- _WORKING DATA_:
⟨
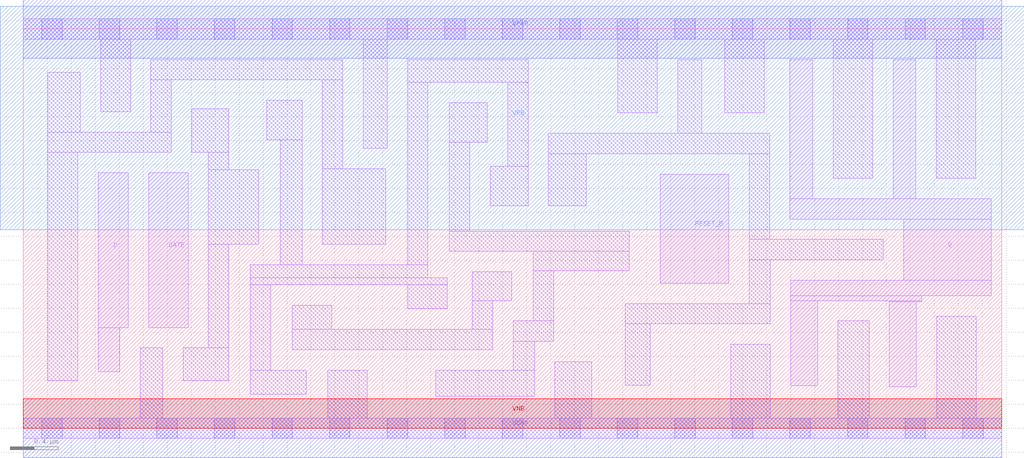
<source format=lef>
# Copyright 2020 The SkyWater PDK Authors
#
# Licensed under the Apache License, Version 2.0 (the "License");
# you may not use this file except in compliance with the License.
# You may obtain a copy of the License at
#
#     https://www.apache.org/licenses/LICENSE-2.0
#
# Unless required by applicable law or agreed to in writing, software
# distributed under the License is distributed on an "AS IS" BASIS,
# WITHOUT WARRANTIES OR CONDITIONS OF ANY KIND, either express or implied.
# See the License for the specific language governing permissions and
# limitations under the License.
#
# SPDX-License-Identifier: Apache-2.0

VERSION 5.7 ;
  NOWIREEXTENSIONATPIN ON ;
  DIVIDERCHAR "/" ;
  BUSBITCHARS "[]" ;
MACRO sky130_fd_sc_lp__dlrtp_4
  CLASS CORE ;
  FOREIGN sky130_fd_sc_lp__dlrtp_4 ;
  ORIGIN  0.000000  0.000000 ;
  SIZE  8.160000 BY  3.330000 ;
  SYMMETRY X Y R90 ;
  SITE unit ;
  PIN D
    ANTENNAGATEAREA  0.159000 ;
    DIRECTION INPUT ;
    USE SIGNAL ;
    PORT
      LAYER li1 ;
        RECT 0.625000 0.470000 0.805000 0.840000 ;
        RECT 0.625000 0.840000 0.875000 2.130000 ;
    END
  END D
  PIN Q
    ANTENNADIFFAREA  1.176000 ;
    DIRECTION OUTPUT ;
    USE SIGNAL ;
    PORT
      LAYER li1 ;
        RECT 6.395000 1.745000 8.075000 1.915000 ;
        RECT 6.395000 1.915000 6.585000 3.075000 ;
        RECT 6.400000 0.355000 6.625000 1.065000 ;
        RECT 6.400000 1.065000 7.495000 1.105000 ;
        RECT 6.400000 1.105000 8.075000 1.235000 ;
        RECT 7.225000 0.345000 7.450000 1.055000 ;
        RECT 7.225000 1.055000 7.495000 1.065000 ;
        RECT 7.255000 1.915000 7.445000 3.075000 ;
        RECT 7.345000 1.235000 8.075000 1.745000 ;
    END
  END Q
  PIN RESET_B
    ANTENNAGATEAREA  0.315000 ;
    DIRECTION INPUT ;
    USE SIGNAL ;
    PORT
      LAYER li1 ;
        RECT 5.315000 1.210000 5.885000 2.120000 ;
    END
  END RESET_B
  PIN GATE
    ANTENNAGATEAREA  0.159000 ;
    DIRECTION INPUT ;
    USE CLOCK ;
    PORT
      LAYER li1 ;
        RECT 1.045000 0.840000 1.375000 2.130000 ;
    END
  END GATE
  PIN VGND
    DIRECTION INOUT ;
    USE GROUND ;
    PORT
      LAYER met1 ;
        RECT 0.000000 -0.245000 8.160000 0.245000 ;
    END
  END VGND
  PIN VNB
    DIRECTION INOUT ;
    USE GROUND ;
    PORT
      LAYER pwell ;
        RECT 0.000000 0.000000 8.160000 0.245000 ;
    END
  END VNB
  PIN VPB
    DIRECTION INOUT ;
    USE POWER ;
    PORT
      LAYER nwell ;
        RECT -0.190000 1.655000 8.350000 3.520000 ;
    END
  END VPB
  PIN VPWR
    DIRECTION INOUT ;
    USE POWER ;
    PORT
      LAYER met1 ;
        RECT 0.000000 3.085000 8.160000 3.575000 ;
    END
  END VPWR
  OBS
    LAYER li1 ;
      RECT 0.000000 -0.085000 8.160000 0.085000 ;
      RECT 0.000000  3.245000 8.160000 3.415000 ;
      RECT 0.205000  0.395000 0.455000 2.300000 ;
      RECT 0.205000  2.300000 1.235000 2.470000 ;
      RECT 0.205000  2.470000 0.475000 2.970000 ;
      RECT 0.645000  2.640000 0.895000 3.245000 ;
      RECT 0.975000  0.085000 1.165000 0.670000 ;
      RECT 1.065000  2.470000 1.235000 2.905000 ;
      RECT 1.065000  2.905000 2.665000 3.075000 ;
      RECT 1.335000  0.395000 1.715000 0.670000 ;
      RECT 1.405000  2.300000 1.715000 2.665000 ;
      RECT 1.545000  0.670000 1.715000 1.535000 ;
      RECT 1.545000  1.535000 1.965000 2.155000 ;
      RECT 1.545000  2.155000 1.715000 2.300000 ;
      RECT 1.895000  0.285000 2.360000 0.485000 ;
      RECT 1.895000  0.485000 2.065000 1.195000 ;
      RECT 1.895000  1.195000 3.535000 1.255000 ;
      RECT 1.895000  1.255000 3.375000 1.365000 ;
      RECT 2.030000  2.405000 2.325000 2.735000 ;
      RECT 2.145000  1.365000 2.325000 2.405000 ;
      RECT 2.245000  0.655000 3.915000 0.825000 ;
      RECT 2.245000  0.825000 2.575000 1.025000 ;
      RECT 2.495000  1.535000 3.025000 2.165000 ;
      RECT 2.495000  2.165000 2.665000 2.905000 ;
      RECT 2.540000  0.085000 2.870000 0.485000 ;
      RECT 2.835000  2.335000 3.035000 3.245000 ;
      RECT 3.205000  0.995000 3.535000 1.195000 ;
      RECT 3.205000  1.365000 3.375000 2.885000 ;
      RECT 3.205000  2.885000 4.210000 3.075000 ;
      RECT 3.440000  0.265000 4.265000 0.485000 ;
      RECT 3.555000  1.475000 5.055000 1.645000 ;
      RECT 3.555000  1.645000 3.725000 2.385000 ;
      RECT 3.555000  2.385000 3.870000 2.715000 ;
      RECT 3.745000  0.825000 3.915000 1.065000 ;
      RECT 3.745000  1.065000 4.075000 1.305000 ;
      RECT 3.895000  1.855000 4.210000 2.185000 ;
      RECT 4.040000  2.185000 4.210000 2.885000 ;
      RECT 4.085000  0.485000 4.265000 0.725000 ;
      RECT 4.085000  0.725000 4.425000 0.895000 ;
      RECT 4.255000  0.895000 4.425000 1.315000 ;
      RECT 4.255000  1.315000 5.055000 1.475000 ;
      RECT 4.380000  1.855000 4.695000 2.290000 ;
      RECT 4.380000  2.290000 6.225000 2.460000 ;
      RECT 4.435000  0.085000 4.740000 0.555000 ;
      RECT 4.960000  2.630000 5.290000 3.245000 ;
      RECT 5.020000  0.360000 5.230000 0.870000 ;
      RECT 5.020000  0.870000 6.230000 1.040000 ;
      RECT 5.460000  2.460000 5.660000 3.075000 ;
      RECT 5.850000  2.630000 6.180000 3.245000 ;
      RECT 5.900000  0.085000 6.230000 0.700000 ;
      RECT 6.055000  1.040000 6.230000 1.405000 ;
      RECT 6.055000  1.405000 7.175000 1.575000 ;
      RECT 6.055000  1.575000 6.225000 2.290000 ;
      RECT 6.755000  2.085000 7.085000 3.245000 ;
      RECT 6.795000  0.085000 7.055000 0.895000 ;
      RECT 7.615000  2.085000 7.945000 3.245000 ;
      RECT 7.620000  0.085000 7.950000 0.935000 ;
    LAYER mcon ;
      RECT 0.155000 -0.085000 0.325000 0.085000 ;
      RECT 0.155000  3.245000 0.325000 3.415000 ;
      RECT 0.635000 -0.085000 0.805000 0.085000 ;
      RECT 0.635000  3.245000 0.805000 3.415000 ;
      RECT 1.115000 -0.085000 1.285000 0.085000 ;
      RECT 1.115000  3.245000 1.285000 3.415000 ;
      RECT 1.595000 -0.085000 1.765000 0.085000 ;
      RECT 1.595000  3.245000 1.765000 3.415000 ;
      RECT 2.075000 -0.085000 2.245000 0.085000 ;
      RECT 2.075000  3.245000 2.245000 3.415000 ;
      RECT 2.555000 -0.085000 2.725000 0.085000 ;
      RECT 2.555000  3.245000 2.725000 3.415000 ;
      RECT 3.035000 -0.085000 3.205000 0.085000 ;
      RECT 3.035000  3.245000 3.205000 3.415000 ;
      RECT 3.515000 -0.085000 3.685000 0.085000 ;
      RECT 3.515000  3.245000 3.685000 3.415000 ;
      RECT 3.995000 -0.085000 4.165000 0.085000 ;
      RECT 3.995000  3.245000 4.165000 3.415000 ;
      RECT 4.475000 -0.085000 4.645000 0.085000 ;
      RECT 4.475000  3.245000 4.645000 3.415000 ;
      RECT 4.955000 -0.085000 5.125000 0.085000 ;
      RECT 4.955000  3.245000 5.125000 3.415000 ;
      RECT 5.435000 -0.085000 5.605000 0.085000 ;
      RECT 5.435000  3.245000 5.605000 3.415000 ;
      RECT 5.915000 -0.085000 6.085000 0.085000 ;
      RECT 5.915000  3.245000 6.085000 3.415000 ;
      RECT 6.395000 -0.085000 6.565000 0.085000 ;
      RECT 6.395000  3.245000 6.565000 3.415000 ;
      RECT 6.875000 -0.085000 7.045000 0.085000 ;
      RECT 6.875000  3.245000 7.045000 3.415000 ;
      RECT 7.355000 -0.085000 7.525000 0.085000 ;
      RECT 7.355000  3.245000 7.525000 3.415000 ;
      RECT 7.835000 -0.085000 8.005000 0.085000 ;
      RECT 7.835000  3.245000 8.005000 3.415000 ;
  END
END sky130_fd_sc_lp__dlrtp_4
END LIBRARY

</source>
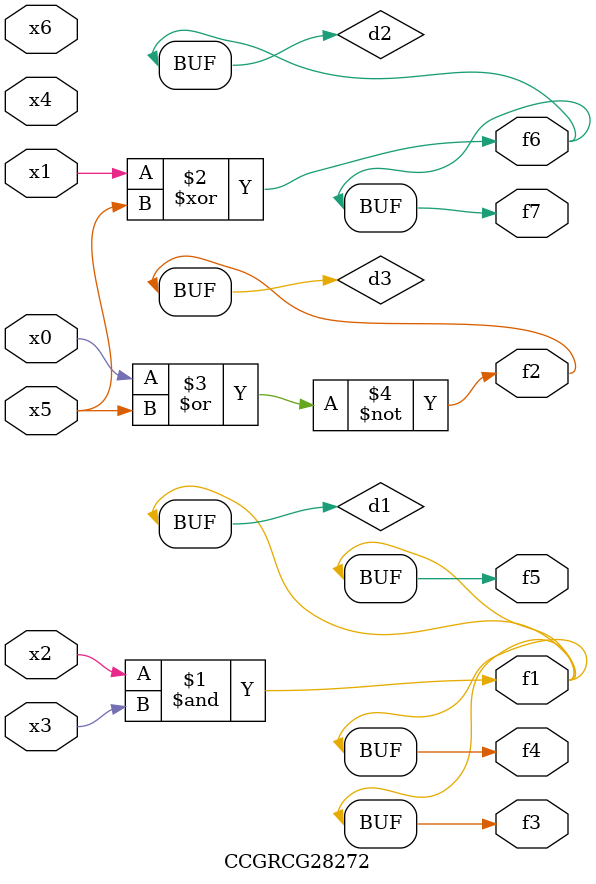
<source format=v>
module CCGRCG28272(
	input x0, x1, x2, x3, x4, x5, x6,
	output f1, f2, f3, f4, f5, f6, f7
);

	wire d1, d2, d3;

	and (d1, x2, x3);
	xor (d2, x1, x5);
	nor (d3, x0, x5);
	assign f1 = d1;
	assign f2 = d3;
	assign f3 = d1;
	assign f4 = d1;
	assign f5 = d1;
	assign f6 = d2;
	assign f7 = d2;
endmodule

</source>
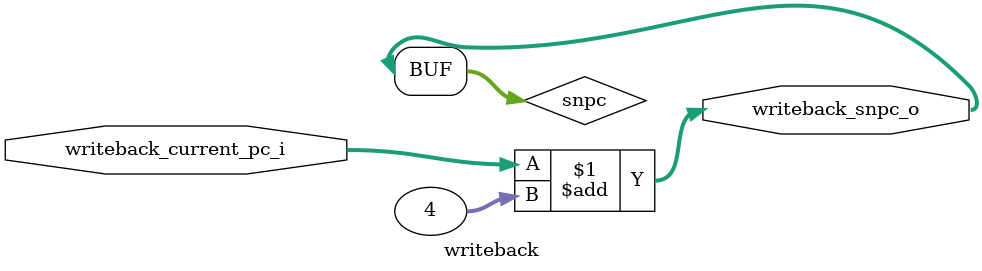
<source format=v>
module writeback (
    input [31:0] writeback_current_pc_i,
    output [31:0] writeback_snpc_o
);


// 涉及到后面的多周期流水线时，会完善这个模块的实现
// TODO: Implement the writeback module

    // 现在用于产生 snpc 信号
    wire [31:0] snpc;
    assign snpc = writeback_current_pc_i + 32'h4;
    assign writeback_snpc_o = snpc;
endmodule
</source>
⟩
Give the lines again word for word, from the start of the records to the line holding "# See the License", both included, and leave out any picture.

<source format=lef>
# Copyright 2020 The SkyWater PDK Authors
#
# Licensed under the Apache License, Version 2.0 (the "License");
# you may not use this file except in compliance with the License.
# You may obtain a copy of the License at
#
#     https://www.apache.org/licenses/LICENSE-2.0
#
# Unless required by applicable law or agreed to in writing, software
# distributed under the License is distributed on an "AS IS" BASIS,
# WITHOUT WARRANTIES OR CONDITIONS OF ANY KIND, either express or implied.
# See the License for the specific language governing permissions and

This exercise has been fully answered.